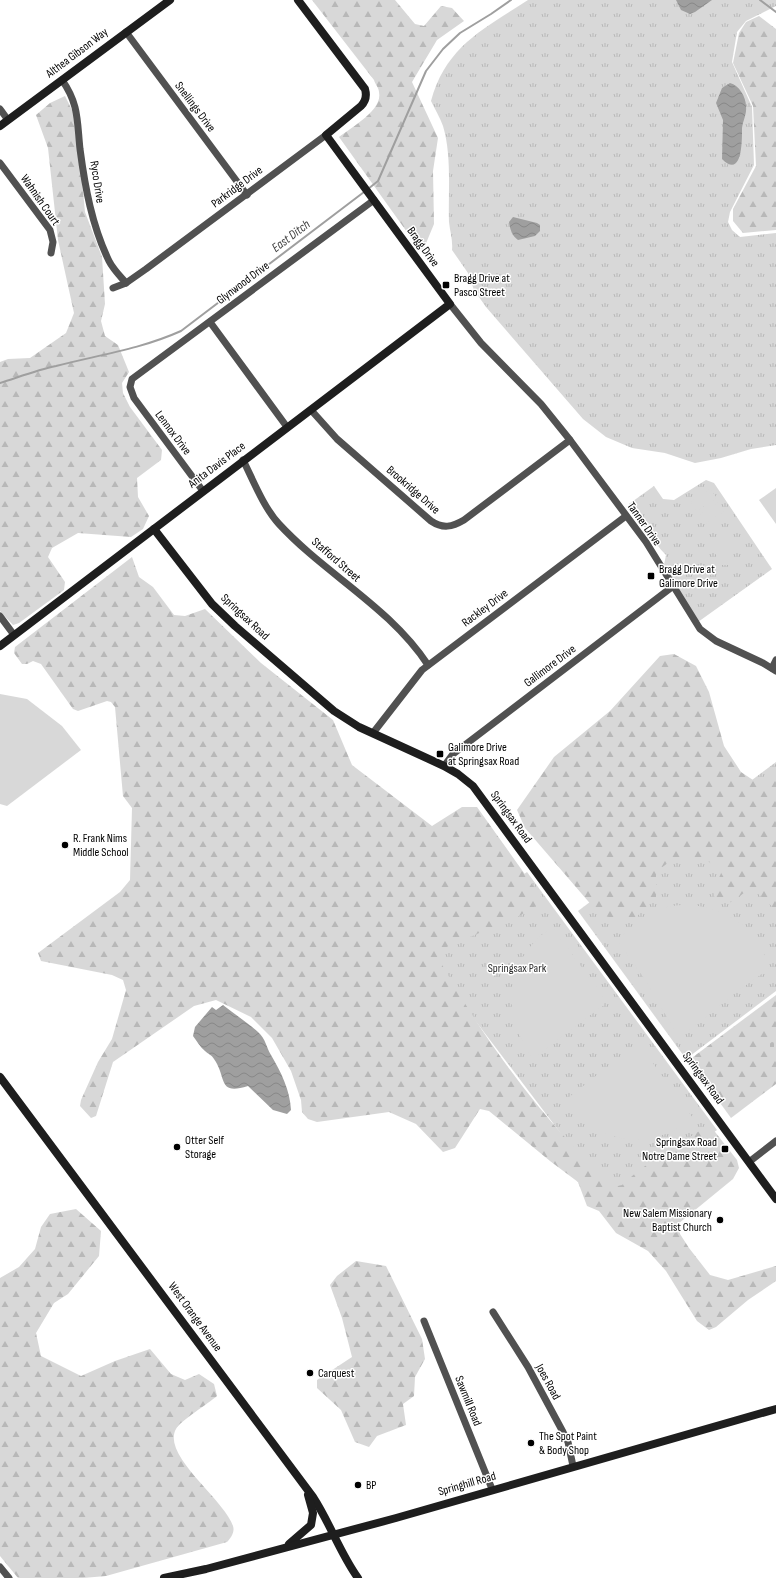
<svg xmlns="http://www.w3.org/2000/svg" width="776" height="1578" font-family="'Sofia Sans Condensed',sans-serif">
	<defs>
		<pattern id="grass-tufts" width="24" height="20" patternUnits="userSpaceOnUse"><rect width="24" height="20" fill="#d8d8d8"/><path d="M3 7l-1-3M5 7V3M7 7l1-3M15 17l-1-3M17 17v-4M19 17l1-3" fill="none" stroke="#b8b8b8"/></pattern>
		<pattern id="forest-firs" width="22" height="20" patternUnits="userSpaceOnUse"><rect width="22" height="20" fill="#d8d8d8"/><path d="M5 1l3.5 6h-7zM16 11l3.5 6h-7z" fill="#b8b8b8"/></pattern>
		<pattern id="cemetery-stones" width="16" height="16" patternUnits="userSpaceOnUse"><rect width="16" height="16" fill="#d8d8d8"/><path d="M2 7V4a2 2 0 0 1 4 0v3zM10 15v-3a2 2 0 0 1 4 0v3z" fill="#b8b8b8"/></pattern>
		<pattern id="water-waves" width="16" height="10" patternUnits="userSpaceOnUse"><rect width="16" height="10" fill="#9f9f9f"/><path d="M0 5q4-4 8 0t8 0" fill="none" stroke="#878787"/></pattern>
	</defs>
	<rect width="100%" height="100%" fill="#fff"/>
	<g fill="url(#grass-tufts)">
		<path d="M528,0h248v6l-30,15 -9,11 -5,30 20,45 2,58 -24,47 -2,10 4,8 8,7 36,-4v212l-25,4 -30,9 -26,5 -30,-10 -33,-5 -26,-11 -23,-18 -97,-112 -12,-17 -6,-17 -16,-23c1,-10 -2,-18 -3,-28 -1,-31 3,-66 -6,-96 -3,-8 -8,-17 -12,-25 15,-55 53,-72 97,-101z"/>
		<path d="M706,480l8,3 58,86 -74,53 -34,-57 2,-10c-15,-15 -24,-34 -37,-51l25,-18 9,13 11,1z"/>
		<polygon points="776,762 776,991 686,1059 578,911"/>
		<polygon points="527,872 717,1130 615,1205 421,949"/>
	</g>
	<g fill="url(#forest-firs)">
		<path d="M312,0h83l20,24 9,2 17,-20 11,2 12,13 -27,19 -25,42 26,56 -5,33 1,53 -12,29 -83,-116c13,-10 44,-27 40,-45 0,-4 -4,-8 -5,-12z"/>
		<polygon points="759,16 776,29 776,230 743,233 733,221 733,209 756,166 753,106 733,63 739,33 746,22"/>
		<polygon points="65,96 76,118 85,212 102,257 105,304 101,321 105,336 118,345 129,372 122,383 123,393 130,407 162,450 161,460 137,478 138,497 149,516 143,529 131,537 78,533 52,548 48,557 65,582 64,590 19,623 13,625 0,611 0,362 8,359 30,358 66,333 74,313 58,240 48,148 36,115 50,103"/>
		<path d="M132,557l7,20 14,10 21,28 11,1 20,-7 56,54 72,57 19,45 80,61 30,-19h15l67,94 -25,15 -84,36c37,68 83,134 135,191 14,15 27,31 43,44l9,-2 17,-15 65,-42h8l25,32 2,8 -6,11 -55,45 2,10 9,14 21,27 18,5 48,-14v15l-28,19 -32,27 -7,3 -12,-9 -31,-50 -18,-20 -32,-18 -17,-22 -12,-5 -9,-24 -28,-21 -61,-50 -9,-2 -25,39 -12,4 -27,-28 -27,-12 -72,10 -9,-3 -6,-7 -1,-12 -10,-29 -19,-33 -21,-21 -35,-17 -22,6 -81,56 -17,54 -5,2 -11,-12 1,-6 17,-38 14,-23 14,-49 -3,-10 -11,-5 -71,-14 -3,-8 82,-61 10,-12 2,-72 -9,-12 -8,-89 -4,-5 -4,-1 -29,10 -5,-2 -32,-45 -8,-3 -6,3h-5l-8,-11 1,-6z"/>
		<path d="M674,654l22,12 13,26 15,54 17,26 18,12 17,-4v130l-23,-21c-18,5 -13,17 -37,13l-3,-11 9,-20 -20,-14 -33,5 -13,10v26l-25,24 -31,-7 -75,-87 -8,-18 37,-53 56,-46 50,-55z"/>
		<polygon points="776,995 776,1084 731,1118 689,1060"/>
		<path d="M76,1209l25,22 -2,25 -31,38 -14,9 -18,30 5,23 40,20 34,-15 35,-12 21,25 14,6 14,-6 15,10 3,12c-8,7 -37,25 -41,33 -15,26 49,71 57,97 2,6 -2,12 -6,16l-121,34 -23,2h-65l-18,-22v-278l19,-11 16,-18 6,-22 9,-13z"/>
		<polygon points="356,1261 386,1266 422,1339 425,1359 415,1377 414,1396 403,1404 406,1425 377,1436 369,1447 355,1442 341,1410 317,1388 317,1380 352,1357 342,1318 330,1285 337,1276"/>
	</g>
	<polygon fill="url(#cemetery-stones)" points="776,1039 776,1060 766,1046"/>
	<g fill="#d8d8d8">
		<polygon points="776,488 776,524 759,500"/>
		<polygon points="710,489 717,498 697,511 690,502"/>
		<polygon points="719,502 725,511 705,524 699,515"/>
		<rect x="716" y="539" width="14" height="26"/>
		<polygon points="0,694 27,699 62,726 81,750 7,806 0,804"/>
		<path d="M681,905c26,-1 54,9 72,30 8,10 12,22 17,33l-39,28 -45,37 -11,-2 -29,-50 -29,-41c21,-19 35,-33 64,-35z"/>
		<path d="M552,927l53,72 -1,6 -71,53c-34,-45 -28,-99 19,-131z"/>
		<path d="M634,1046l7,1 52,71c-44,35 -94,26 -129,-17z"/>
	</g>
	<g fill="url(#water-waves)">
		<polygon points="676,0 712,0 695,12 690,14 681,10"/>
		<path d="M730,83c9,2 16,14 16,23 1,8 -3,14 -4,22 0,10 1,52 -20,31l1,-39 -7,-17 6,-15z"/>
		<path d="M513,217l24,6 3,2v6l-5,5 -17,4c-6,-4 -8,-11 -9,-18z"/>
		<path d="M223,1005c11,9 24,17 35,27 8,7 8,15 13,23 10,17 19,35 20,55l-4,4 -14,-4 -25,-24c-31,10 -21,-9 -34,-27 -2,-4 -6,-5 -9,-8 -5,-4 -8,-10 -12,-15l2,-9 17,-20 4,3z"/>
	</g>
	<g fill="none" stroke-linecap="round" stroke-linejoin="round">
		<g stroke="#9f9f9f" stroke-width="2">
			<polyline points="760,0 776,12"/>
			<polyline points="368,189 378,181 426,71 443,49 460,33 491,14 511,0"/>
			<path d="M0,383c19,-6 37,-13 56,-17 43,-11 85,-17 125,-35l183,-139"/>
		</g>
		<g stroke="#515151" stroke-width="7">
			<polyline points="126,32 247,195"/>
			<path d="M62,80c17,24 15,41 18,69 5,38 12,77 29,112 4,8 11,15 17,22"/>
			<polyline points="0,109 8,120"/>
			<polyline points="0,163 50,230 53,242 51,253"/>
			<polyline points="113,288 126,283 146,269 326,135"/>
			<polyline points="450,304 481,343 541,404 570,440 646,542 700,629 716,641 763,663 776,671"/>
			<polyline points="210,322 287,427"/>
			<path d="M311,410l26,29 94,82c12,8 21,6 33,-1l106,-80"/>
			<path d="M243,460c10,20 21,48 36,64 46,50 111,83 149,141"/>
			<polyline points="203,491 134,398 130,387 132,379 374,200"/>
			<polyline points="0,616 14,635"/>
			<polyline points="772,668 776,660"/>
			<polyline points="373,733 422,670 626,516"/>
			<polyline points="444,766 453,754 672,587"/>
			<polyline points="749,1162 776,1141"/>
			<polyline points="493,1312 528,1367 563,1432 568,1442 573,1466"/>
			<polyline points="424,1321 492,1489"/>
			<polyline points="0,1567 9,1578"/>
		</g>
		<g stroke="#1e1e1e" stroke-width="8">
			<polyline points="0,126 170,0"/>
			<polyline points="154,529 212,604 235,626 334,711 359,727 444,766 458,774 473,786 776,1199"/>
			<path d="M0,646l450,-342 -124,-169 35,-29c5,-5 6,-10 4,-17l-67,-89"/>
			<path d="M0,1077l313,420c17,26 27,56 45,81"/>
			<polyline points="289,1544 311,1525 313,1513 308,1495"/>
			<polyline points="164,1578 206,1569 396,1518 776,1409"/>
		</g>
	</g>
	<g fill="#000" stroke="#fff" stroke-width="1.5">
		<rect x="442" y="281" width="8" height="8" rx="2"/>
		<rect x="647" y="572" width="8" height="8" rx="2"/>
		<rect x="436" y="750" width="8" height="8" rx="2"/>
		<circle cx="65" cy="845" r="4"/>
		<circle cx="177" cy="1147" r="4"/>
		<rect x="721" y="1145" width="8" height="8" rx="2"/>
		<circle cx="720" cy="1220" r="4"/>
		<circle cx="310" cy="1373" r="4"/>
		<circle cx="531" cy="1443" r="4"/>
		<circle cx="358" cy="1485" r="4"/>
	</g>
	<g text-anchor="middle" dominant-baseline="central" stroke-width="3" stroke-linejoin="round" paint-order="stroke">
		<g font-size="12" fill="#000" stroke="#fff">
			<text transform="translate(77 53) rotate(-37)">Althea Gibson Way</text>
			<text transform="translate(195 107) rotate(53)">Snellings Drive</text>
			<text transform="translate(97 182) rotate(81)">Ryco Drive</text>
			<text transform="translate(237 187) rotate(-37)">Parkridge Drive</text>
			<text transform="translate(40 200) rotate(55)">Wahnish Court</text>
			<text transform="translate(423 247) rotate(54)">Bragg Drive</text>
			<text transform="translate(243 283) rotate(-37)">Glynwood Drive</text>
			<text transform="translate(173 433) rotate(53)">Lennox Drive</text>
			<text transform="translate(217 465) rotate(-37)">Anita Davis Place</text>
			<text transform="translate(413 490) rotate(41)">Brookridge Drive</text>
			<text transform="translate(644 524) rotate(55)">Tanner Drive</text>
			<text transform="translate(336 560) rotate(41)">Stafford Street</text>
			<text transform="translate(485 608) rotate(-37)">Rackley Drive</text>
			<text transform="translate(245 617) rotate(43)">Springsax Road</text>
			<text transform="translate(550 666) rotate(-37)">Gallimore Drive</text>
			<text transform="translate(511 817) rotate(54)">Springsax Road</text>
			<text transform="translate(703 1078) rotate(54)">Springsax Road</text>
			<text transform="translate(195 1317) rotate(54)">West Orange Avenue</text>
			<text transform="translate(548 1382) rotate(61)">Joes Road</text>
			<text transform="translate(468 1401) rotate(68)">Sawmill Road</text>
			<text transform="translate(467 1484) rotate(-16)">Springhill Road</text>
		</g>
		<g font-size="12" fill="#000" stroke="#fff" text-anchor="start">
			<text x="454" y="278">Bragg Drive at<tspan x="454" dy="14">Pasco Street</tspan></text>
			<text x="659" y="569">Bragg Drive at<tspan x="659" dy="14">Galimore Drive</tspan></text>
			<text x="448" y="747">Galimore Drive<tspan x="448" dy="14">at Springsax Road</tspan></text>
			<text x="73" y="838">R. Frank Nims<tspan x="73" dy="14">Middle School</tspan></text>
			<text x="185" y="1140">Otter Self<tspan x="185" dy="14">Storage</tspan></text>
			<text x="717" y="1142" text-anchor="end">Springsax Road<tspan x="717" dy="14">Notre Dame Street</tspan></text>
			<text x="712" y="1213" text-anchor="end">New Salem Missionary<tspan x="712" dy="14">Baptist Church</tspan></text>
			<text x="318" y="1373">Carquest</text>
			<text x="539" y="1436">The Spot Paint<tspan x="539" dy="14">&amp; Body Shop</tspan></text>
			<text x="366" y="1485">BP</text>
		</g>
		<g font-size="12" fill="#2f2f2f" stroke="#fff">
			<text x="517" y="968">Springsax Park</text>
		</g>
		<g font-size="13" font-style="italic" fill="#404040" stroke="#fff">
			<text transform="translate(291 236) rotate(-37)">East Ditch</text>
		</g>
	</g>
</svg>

=====

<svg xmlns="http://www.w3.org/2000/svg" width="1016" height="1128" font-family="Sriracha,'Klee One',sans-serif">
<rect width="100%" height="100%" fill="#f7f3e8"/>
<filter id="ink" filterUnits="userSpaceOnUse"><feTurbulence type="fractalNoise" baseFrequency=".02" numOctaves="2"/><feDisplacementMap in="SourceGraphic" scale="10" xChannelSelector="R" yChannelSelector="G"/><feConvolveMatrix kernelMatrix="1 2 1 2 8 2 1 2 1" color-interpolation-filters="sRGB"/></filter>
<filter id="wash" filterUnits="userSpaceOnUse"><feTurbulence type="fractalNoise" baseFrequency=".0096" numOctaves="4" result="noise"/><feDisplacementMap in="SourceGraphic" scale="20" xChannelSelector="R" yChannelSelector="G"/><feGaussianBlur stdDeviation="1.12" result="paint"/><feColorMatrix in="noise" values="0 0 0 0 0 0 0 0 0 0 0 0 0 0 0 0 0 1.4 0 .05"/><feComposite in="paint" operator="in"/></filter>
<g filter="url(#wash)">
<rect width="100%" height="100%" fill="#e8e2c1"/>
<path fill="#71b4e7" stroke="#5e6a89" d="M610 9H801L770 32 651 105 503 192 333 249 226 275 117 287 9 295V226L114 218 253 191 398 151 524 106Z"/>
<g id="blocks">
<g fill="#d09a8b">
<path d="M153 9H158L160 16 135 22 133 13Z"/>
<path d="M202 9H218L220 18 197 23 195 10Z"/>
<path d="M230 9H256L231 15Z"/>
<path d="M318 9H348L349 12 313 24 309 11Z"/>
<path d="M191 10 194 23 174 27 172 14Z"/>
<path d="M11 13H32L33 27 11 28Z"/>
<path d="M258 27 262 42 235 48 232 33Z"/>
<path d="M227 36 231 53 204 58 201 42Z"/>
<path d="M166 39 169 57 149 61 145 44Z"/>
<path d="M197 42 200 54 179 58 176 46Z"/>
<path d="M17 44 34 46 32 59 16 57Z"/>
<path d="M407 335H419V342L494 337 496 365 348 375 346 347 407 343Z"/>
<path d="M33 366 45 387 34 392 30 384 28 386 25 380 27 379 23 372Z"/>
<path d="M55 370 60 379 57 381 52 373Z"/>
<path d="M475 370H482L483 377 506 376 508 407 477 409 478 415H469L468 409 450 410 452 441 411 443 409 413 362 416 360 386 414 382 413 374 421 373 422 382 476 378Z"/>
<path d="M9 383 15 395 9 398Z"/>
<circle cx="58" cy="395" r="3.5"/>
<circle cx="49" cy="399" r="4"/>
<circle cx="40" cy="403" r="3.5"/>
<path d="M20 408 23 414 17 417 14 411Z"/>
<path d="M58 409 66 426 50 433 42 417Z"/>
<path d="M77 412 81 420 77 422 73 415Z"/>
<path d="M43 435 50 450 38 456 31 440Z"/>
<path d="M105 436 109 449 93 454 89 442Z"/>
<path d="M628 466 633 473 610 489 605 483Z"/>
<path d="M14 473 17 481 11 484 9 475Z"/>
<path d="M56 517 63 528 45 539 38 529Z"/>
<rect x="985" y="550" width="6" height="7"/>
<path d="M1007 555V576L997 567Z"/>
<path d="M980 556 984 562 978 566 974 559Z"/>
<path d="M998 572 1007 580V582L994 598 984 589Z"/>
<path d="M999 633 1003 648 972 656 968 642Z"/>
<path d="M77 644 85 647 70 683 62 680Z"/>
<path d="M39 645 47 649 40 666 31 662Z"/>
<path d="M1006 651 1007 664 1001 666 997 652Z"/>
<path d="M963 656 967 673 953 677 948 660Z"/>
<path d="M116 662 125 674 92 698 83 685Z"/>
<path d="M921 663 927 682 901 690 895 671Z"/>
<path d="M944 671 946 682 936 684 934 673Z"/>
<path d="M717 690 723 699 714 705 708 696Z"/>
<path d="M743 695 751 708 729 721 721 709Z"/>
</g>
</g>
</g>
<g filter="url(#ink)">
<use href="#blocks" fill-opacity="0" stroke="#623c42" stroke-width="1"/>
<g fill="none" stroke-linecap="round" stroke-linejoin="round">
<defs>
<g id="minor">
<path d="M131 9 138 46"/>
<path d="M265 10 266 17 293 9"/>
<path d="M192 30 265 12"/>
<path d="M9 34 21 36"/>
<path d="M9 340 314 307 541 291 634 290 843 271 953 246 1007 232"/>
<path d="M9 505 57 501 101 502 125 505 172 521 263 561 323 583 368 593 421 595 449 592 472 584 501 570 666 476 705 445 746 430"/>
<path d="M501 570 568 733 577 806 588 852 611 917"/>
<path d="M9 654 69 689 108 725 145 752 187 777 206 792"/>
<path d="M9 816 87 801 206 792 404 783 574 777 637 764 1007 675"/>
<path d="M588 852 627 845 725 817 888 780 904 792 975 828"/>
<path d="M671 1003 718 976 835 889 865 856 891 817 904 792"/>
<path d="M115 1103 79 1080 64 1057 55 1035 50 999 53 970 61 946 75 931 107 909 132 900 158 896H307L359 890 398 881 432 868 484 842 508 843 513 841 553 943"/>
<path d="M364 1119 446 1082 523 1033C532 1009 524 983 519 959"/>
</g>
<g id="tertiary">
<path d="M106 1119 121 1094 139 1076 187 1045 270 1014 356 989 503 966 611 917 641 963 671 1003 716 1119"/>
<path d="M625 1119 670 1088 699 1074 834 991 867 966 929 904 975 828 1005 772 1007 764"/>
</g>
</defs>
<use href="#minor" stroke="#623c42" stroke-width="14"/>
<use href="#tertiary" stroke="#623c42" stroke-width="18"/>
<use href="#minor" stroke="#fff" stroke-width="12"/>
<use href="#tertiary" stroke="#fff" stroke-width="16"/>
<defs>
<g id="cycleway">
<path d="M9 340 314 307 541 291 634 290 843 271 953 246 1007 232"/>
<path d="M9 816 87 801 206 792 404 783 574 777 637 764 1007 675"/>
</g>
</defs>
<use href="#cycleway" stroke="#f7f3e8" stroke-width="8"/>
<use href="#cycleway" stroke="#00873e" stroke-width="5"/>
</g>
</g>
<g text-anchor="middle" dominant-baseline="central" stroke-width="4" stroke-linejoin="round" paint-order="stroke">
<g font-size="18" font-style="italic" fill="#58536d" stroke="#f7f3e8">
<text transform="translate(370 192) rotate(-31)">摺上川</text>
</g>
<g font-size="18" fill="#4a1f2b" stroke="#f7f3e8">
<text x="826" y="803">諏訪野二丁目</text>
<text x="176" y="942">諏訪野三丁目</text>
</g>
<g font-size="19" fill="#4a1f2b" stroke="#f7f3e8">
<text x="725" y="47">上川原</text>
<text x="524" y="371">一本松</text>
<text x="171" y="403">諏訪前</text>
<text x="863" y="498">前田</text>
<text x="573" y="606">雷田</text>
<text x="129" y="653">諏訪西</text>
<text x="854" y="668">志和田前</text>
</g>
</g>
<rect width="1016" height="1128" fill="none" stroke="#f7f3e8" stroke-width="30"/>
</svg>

=====

→ **What to work on**
The lines you need are those containing "baseFrequency"; find them in the records and copy them.

→ **Task output**
<filter id="ink" filterUnits="userSpaceOnUse"><feTurbulence type="fractalNoise" baseFrequency=".02" numOctaves="2"/><feDisplacementMap in="SourceGraphic" scale="10" xChannelSelector="R" yChannelSelector="G"/><feConvolveMatrix kernelMatrix="1 2 1 2 8 2 1 2 1" color-interpolation-filters="sRGB"/></filter>
<filter id="wash" filterUnits="userSpaceOnUse"><feTurbulence type="fractalNoise" baseFrequency=".0096" numOctaves="4" result="noise"/><feDisplacementMap in="SourceGraphic" scale="20" xChannelSelector="R" yChannelSelector="G"/><feGaussianBlur stdDeviation="1.12" result="paint"/><feColorMatrix in="noise" values="0 0 0 0 0 0 0 0 0 0 0 0 0 0 0 0 0 1.4 0 .05"/><feComposite in="paint" operator="in"/></filter>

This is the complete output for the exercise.